The overall musical direction is not what detracts from this album. It’s just the bad taste that comes along with a punk band being polished up a bit for the radio.
The good news is that this sound does not define the entire record. Songs like “Almost Had to Start a Fight / In And Out of Patience” and “Extinction” keep the band’s staccato notes and accelerated sound.
And it’s impossible not to mention the record’s overall lyrical themes, which come with their own sense of urgency. Savage seems more cued in here to the present moment than he has on past records, and he chooses to shout a lot of his words rather than sing them.
On “Violence,” he speaks about the normalization of tragedy in the United States — “Violence is daily life,” the entire band repeats in unison.

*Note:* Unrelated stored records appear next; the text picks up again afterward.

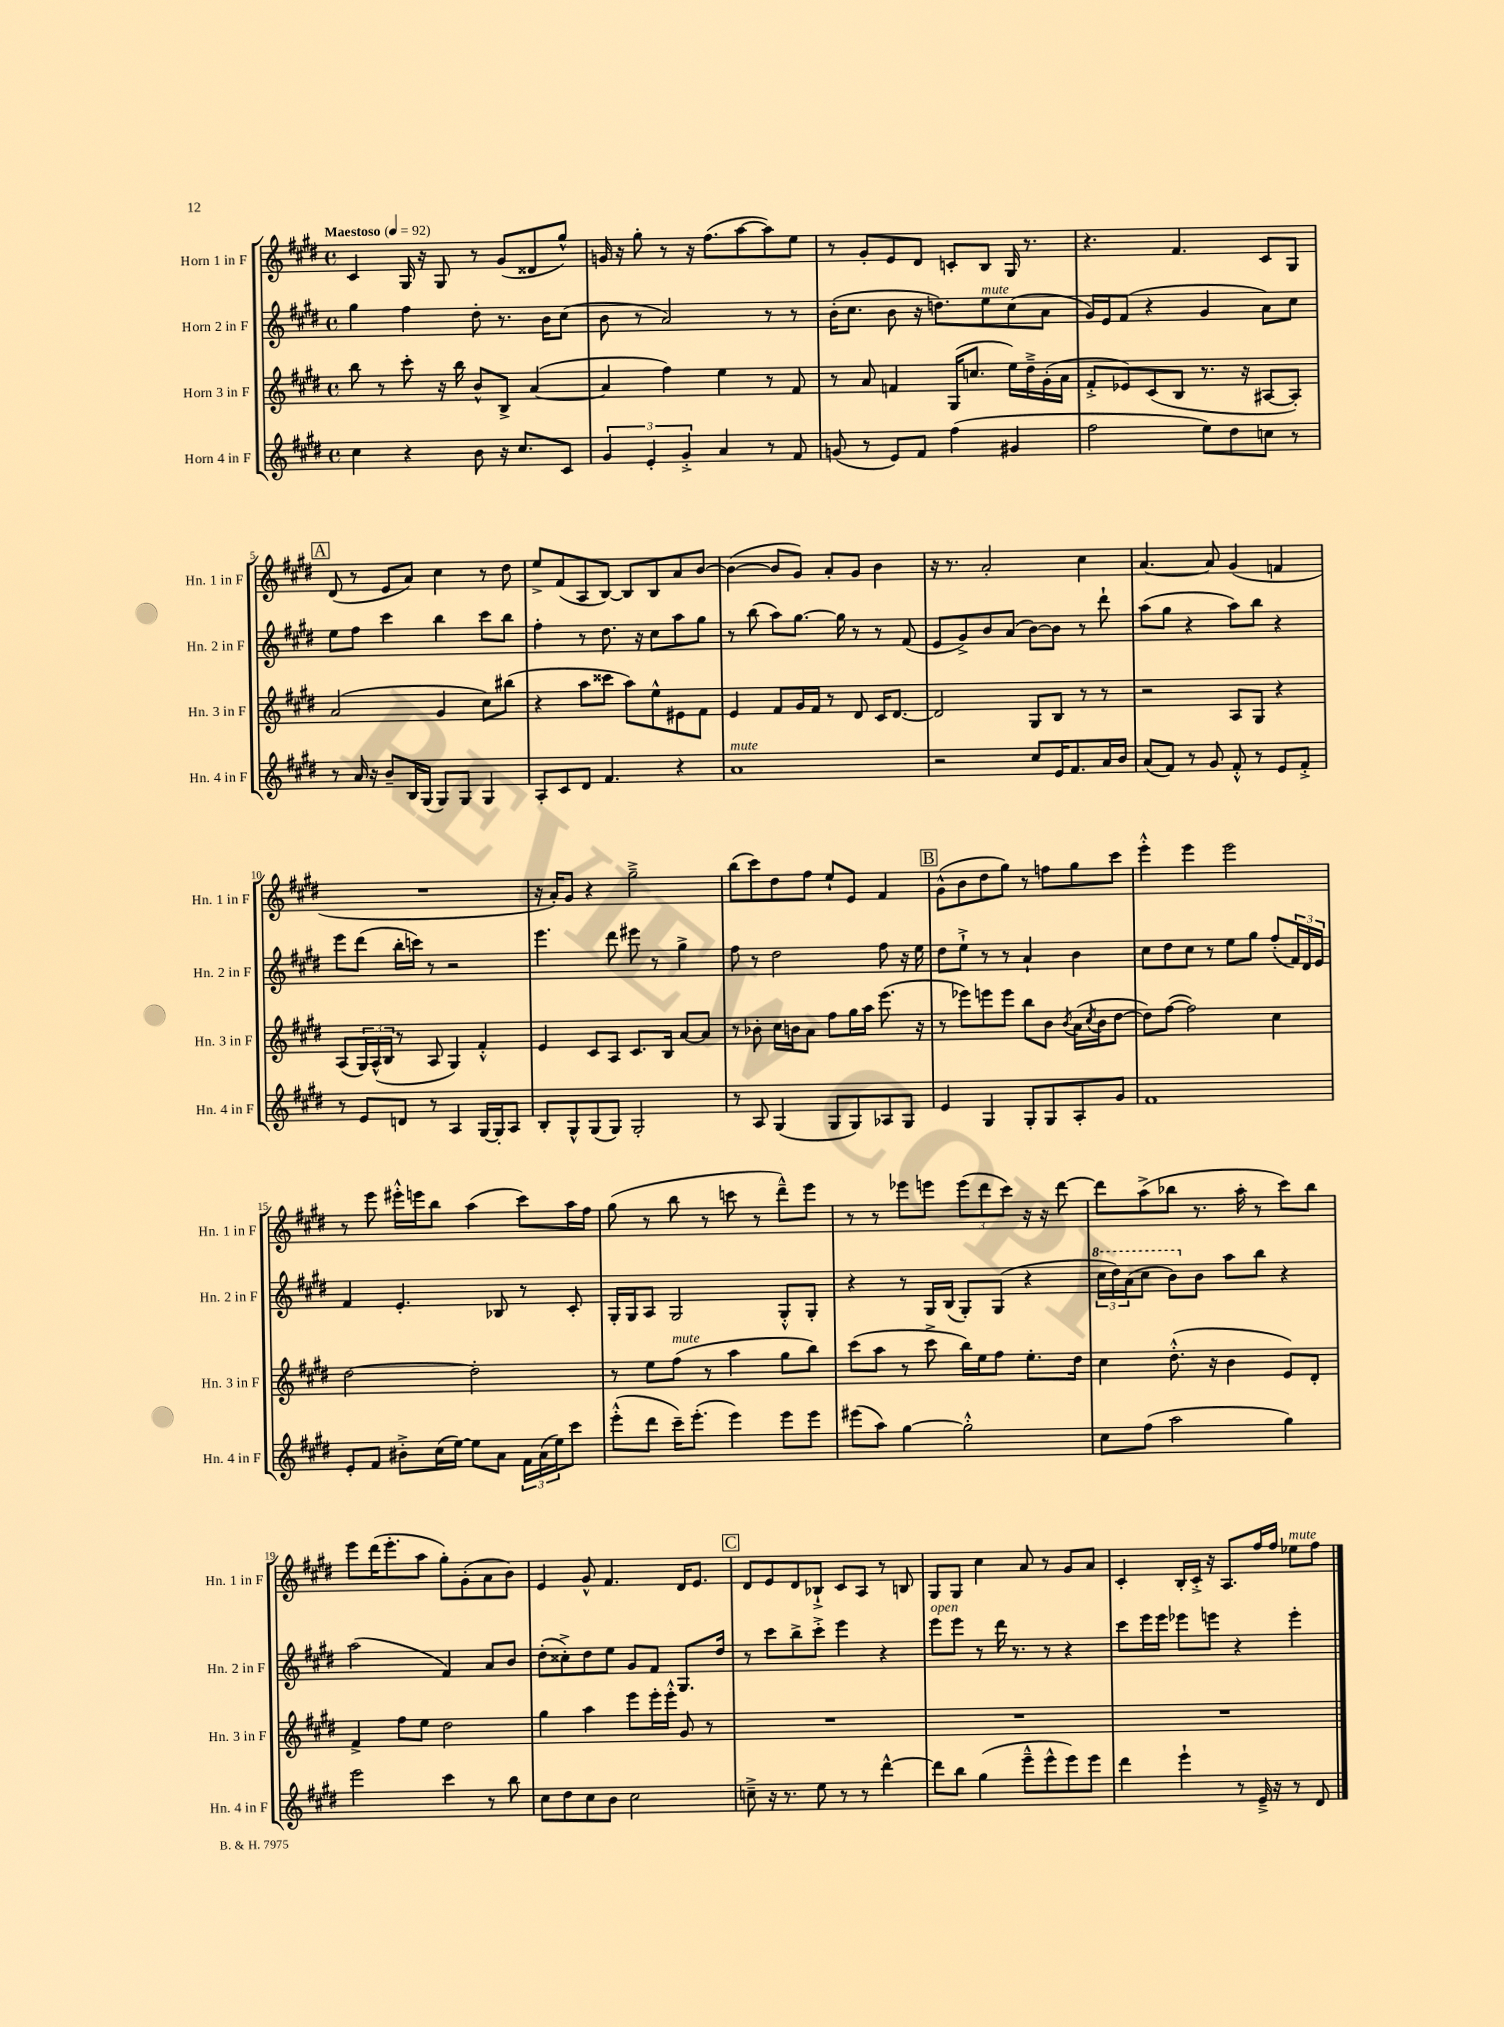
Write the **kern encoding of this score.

**kern	**kern	**kern	**kern
*staff4	*staff3	*staff2	*staff1
*clefG2	*clefG2	*clefG2	*clefG2
*k[f#c#g#d#]	*k[f#c#g#d#]	*k[f#c#g#d#]	*k[f#c#g#d#]
*M4/4	*M4/4	*M4/4	*M4/4
*met(c)	*met(c)	*met(c)	*met(c)
*MM92	*MM92	*MM92	*MM92
4cc#	8bb	4gg#	4c#
.	8r	.	.
4r	8ccc#'	4ff#	16G#
.	.	.	16r
.	16r	.	8G#
.	16bb	.	.
8b	8b^^	8dd#'	8r
16r	8B^	8.r	(8g#
8.cc#	.	.	.
.	([4a	.	8d##
.	.	16b	.
8c#	.	(8cc#	8gg#^^)
=	=	=	=
6g#	4a]	8b	16g
.	.	.	16r
.	.	8r	8gg#'
6e'	.	.	.
.	4ff#)	2a)	8r
6g#'^	.	.	.
.	.	.	16r
.	.	.	(8.ff#
4a	4ee	.	.
.	.	.	[8aa
8r	8r	8r	8aa])
8f#	8f#	8r	8ee
=	=	=	=
(8g	8r	(16b'	8r
.	.	8.cc#	.
8r	8a	.	8g#'
8e)	4f	8b	8e
8f#	.	16r	8d#
.	.	8.dd)	.
(4ff#	(16G#	.	8c'
.	8.cc	.	.
.	.	8ee	8B
4g#	16ee)	(8cc#	16G#
.	16dd#~^	.	8.r
.	(16g#'	8a	.
.	16a	.	.
=	=	=	=
2ff#	8f#'^	16g#)	4.r
.	.	16e	.
.	8e-)	(8f#	.
.	(8c#	4r	.
.	8B	.	4.f#
8ee)	8.r	4g#	.
8dd#	.	.	.
.	16r	.	.
8cc	[8A#	8a)	8c#
8r	8A#'])	8cc#	8G#
=	=	=	=
8r	(2a	8ee	(8d#
16a	.	8ff#	8r
16r	.	.	.
8b~	.	4ccc#	8e
16B	.	.	8a)
(16G#	.	.	.
8G#)	4g#	4bb	4cc#
8G#	.	.	.
4G#	8cc#)	8ccc#	8r
.	(8bb#	8bb	8dd#
=	=	=	=
8A'	4r	4ff#'	8ee^
8c#	.	.	(8f#
8d#	8aa	8r	8A
4.f#	8ccc##	8.dd#	[8B)
.	8aa)	.	8B]
.	.	16r	.
.	8ee^^	8cc#	8B
4r	8e#	8aa	8a
.	8f#	8gg#	[8b
=	=	=	=
1a	4e	8r	(4b_
.	.	(8bb	.
.	8f#	8aa)	8b]
.	16g#	[8.gg#	8g#)
.	16f#	.	.
.	8r	.	8a'
.	.	16gg#]	.
.	8d#	8r	8g#
.	16c#	8r	4b
.	[8.d#	.	.
.	.	(8f#	.
=	=	=	=
2r	2d#]	8e	16r
.	.	.	8.r
.	.	8g#^)	.
.	.	8b	2a'
.	.	(8a	.
8cc#	8G#	[8b)	.
16e	8B	8b]	.
8.f#	.	.	.
.	8r	8r	4cc#
16a	8r	8ddd#`	.
16b	.	.	.
=	=	=	=
(8a	2r	(8aa	[4.a
8f#)	.	8gg#	.
8r	.	4r	.
8g#	.	.	8a]
8f#'^^	8A	8aa)	(4g#
8r	8G#	8bb	.
8e	4r	4r	4f
8f#'^	.	.	.
=	=	=	=
8r	(8A	8eee	1r
8e	24G#)	(8ddd#	.
.	(24A^^	.	.
.	24B	.	.
8d	8r	16bb'	.
.	.	16ccc)	.
8r	8A	8r	.
4A	4G#)	2r	.
[16G#	4f#'^^	.	.
16G#']	.	.	.
8A	.	.	.
=	=	=	=
8B'	4e	4.eee	16r
.	.	.	16a')
8G#^^	.	.	8g#
(8G#	8c#	.	4r
8G#)	8A	8ddd#	.
2G#'	8.c#	8eee#	2gg#~^
.	.	8r	.
.	16B	.	.
.	[8a	4gg#^	.
.	8a]	.	.
=	=	=	=
8r	8r	8ff#	(8bb
8A	8b-'	8r	8ccc#)
(4G#	16cc#	2dd#	8dd#
.	16b	.	.
.	8a	.	8ff#
8G#	8ff#	.	8ee`
8G#)	16gg#	.	8e
.	16aa	.	.
8A-	(8.eee	8ff#	4f#
8G#	.	16r	.
.	16r	16ee	.
=	=	=	=
4e	8r	8dd#	(8g#^^
.	8eee-)	8ee`^	8b
4G#	8eee	8r	8dd#
.	8eee	8r	8gg#)
8G#'	8bb	4a`	8r
8G#	8b	.	8ff
.	8qb	.	.
8A'	(16a	4b	8gg#
.	8qcc#	.	.
.	16b	.	.
8g#	[8dd#	.	8ccc#
=	=	=	=
1f#	8dd#])	8cc#	4eee'^^
.	([8ff#	8dd#	.
.	2ff#])	8cc#	4eee
.	.	8r	.
.	.	8ee	2eee
.	.	8gg#	.
.	4cc#	(8ff#'	.
.	.	24f#)	.
.	.	24d#	.
.	.	24e	.
=	=	=	=
8e'	[2dd#	4f#	8r
8f#	.	.	8eee
8b#'^	.	4.e'	16eee#'^^
.	.	.	16eee
(16cc#	.	.	8bb
[16ee)	.	.	.
8ee]	2dd#']	.	(4aa
8a	.	8B-	.
24f#	.	8r	8ccc#)
(24a	.	.	.
24ee)	.	.	.
8ccc#	.	8c#'	16aa
.	.	.	16ff#
=	=	=	=
(8eee'^^	8r	16G#'	(8gg#
.	.	16G#	.
8ddd#	8ee	8A	8r
16ccc#~)	(8ff#	2G#	8bb
(8.eee'	.	.	.
.	8r	.	8r
4eee)	4aa	.	8ccc
.	.	.	8r
8eee	8gg#	8G#'^^	8ddd#~^^)
8eee	8bb)	8G#'	8eee
=	=	=	=
(8eee#	(8ccc#	4r	8r
8aa)	8aa	.	8r
[4gg#	8r	8r	8eee-
.	8ccc#^	16G#	8eee
.	.	(16B	.
2gg#'^^]	16bb)	8G#')	(12eee
.	16ee	.	.
.	.	.	12ddd#
.	8ff#	(8G#	.
.	.	.	12ccc#)
.	8.ee'	4r	16r
.	.	.	16r
.	.	.	[8ddd#
.	16dd#	.	.
=	=	=	=
8cc#	4cc#	24ccc#	8ddd#]
.	.	24ddd#)	.
.	.	(24aa	.
(8ff#	.	8ccc#	(8aa^
2aa	(8.dd#'^^	8bb)	8bb-
.	.	8b	8.r
.	16r	.	.
.	4b	8aa	.
.	.	.	16aa'
.	.	8bb	8r
4gg#)	8e)	4r	8ccc#)
.	8d#'	.	8bb-
=	=	=	=
2eee	4f#^	(2aa	8eee
.	.	.	(16ddd#
.	.	.	8.eee'
.	8ff#	.	.
.	8ee	.	8aa
4ccc#	2dd#	4f#)	8gg#')
.	.	.	(8g#'
8r	.	8a	8a
8bb	.	8b	8b)
=	=	=	=
8cc#	4gg#	(8dd#'	4e
8dd#	.	8cc##'^)	.
8cc#	4aa	8dd#	8g#^^
8b	.	8ee	4.f#
2cc#	8eee	8g#	.
.	16eee'	8f#	.
.	16eee'^^	.	.
.	8g#	8.G#	16d#
.	.	.	8.e
.	8r	.	.
.	.	16dd#	.
=	=	=	=
8cc~^	1r	8r	8d#
16r	.	8ccc#	8e
8.r	.	.	.
.	.	8bb^	8d#
8ee	.	8ccc#'^	8B-`^
8r	.	4eee	8c#
8r	.	.	8A
[4ddd#^^	.	4r	8r
.	.	.	8B
=	=	=	=
8ddd#]	1r	8eee	8G#
8bb	.	8eee	8G#
(4gg#	.	8r	4cc#
.	.	16ddd#	.
.	.	8.r	.
8eee~^^	.	.	8a
8eee^^	.	8r	8r
8eee)	.	4r	8g#
8eee	.	.	8a
=	=	=	=
4ddd#	1r	8ccc#	4c#'
.	.	16eee	.
.	.	16eee	.
4eee`	.	8eee-	16B'
.	.	.	16c#'^
.	.	8eee	16r
.	.	.	8.A
8r	.	4r	.
16e~^	.	.	16ff#
16r	.	.	16ff#
8r	.	4eee'	8ee-
8d#	.	.	8ff#
==	==	==	==
*-	*-	*-	*-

The track “NYC Observation” revolves around the overwhelming presence of poverty in New York City. “You never learned, you never got it did ya? / How to glide past people sleeping on the sidewalk,” Savage sings.
The album closes with an upbeat number entitled “Tenderness.” It plays out like a satisfying ‘70s pop song but retains a certain hominess with an upright piano and Savage’s raspy voice. The hints of optimism in the lyrics make it a nice track to go out on.
“Wide Awake!” may have its flaws, but the good outweighs the bad. It not only proves that Parquet Courts is willing to go in new directions with its sound, but it demonstrates how hard it is for the band to come out with anything that’s less than solid.